Мы шли, мои спутники подшучивали над загорающими нудистами, рассуждая: вот, мол, эти искренне полагают, что занимают высшую ступень человеческой духовности…

Пройдя до середины тропинки, я огляделась… Небольшая группа на расстеленных матерчатых ковриках увлеченно резалась в карты… Кто-то валялся с книжкой, кто-то, вполне в традициях рубенсовских полотен, раскинул самобранку на траве… Четверо толстяков играли в волейбол, и один из них, тряся животом и грудями, все время убегал за мячом в кусты… Я пригляделась и обнаружила несколько молодых, хорошо сложенных тел, а одна женская фигура, с великолепными плечами и грудью, с прекрасной линией бедер, выглядела просто сошедшей с полотна Ботичелли… Ни один взгляд не останавливался на этом божественном теле. Да и сама она, греясь на последнем летнем солнышке, с панамой на голове, в темных очках, рассеянно перелистывала страницы книжки…

Что стряслось со всеми этими людьми, смятенно думала я, почему от них отвернулся Эрос, могучий и грозный Эрос, сметающий все преграды на пути и требующий лишь одного — хотя бы лоскутка, хотя б лишь дымки на замкнутых страстью, на вздыбленных страстью чреслах?!

Я вдруг вспомнила рассказ моего мужа, подростком покинувшего семью и поступившего в Симферопольское художественное училище. Начинающие художники, как известно, штудируют бесконечные рисунки с натуры. На первом курсе это предметы, а начиная с третьего — натура живая… И вот, когда первокурсники бились над очередной постановкой, — натюрморт с вазой и веером на вишневой драпировке со сложными складками, — вдруг рывком отворилась дверь, стремительно вошла женщина в халате и, бросив на ходу: «Привет, мальчики!», скрылась за деревянной резной ширмой, расставленной за подиумом. Борис, сидевший со своим мольбертом сбоку, увидел, как ловко, катящими движениями ладоней, она сворачивала бублик чулка с высокой белой ноги. Кровь бросилась ему в голову, тело ослабело… И кто-то из мальчиков вдруг крикнул истошно: «Тетя, это не здесь!!!»

Она выглянула из-за ширмы простодушным лицом, спросила: — А это что, не третий курс? — и, запахнув халат, выскользнула в коридор…

… Я шла по тропинке меж голыми, размышляла о природе эротики и чувствовала себя безобразно, омерзительно одетой…

Вспоминала уроки физкультуры, потрескивание шерстяного форменного платья, стянутого через голову в раздевалке, — о, какая мука совершать все это среди беспечных и любопытных соучениц, как искоса сравниваешь себя с девочками! — судорожное (скорей, скорей, чтоб никто не увидел синих, перешитых из маминого халатика, штанишек!) облачение в спортивный, обтягивающий грудь костюм… Ах, Боже ты мой, — выпирают лямки бюстгальтера! Как скрыть эту проклятую грудь, когда прыгаешь через козла?!

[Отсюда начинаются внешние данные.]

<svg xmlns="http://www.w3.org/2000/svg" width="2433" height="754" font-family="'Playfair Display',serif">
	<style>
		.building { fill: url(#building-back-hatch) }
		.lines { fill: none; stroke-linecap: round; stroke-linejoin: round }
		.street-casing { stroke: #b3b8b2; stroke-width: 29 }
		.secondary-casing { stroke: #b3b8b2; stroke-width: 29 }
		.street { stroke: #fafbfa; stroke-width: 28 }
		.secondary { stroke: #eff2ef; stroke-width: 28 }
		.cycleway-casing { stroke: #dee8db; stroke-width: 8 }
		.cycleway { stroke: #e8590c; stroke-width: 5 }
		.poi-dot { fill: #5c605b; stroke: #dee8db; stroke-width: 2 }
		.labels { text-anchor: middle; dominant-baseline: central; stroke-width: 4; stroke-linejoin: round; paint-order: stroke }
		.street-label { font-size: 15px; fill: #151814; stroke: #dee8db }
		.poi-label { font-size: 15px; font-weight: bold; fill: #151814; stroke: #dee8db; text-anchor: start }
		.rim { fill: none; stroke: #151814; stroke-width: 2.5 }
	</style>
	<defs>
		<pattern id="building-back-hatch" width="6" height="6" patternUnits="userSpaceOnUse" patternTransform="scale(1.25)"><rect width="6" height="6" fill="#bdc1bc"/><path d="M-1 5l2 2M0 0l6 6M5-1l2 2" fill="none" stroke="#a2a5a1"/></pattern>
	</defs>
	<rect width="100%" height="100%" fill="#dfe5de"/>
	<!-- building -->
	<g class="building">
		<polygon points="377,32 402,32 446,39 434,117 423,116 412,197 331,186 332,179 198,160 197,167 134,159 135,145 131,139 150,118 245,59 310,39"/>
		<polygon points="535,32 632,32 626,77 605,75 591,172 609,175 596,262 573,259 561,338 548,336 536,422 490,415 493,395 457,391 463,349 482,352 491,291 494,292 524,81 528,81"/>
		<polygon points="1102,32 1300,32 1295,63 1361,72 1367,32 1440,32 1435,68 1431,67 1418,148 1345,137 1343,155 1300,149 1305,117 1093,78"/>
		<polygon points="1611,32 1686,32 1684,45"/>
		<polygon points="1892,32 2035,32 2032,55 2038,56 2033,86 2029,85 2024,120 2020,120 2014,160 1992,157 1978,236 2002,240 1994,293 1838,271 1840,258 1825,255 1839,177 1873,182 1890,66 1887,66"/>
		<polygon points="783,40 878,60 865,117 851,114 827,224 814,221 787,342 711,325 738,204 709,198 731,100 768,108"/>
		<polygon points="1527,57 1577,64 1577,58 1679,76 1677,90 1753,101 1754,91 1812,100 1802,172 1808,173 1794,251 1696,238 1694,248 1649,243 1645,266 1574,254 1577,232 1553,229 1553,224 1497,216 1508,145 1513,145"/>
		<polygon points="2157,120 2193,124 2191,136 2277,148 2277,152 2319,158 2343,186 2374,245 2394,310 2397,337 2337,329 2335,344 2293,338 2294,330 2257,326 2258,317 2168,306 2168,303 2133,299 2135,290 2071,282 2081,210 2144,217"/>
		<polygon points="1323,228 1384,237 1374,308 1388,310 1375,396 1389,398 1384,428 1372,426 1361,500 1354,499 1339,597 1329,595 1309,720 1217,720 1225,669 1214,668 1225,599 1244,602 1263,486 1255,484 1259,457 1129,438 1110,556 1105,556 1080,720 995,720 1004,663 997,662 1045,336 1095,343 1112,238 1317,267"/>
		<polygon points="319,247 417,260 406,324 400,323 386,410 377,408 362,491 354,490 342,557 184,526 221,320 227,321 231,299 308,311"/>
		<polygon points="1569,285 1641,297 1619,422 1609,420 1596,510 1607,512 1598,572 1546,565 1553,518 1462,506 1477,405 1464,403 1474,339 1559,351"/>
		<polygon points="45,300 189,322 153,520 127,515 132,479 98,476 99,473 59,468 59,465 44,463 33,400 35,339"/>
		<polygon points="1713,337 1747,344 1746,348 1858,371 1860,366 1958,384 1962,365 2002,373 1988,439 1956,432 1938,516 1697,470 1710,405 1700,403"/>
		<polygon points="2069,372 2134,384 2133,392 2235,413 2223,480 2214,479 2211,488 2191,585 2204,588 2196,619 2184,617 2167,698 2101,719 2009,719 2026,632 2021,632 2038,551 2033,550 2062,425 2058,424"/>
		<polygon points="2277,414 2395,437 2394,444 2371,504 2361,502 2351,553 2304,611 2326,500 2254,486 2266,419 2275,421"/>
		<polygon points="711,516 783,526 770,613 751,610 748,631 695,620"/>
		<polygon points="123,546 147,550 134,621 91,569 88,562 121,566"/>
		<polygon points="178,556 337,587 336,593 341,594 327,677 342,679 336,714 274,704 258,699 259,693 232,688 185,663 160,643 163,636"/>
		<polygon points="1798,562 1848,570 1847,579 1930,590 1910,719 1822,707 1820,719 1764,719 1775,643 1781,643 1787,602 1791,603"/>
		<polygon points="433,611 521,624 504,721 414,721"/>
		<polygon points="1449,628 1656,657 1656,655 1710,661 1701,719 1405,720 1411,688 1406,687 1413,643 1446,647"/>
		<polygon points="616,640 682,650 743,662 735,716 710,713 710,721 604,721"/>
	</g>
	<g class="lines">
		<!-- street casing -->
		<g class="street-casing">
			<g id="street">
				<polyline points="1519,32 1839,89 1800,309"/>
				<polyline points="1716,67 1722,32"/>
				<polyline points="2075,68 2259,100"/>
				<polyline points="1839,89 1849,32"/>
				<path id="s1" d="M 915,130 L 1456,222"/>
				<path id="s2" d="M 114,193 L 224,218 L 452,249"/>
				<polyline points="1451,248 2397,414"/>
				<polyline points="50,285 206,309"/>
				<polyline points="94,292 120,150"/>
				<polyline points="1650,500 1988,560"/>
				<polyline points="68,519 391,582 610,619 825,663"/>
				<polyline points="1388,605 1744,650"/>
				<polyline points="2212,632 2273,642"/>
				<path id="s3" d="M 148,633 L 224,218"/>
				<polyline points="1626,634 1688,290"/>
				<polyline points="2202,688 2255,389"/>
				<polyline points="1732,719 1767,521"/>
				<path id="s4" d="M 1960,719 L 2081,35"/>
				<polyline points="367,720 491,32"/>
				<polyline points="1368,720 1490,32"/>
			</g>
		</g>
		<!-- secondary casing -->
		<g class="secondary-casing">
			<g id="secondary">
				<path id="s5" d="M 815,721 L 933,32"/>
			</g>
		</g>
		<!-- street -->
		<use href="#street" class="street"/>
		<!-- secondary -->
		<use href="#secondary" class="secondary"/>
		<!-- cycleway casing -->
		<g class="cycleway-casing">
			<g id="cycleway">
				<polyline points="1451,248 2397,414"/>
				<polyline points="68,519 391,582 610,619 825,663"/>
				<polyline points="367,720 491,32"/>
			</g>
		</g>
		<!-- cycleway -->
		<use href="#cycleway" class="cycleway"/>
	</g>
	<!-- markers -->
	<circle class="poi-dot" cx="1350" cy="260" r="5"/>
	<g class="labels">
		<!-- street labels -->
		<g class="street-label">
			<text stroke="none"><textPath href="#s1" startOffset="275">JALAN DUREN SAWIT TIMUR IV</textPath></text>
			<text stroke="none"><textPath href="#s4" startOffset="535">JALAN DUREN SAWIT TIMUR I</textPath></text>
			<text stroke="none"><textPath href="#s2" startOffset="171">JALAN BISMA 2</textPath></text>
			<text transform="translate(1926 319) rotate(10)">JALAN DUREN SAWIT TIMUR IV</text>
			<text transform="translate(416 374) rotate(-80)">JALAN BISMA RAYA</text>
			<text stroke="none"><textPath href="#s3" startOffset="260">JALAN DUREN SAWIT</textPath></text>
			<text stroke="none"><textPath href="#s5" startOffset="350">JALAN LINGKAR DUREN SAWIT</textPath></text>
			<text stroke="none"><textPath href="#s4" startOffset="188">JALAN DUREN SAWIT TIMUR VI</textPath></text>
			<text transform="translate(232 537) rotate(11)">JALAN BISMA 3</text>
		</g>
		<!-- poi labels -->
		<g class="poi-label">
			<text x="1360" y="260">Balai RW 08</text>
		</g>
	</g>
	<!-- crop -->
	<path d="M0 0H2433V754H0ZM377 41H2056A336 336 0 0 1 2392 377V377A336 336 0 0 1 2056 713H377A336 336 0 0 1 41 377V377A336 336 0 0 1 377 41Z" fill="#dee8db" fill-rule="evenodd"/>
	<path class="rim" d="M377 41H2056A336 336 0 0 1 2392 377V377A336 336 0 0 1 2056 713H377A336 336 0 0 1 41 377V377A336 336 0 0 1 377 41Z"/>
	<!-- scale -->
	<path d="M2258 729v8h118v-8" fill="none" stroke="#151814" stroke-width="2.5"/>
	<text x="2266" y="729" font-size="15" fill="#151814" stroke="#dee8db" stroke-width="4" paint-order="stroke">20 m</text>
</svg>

Неужели эти люди, думала я, — лениво развалившие ноги с застиранным исподом ляжек, с тускло седой растительностью в укрытьи сокровенной тайны, отпустившие на произвол бледно-пупырчатые мешочки грудей, — не чувствуют, какая грозная слепящая энергетика идет от обнаженного тела, неужели не понимают, что одежду мы надеваем именно потому, что не знаем — что делать с этой свободой, с этой прамощью райских кущ, с этим грозным Господним проклятьем отнятого бессмертия?…

…А вовсе не потому, что холодно или неприлично…

Через два года, когда за плечами студентов остался уже курс по анатомии, она позировала им обнаженной, и ребята спокойно и внимательно вглядывались в контуры женского тела, уверенной рукой растушевывая тени на листе… Через пять минут за оградой парка я уже вновь шла меж мусульманских женщин в белых платках и длинных, до пят, серых платьях…

* * *

В воскресенье, перед вечерним поездом на Франкфурт, я просто бесцельно болталась по городу — мое любимое занятие что в Иерусалиме, что за границей. Свободное плавание мелкой шаланды в большом порту, юркой и независимой своей малостью лодочки — меж высоких бортов океанских лайнеров. Однажды в Одессе я видела такую шаланду. На ее борту желтой масляной краской было аккуратно выведено: «Берта Ефимовна»…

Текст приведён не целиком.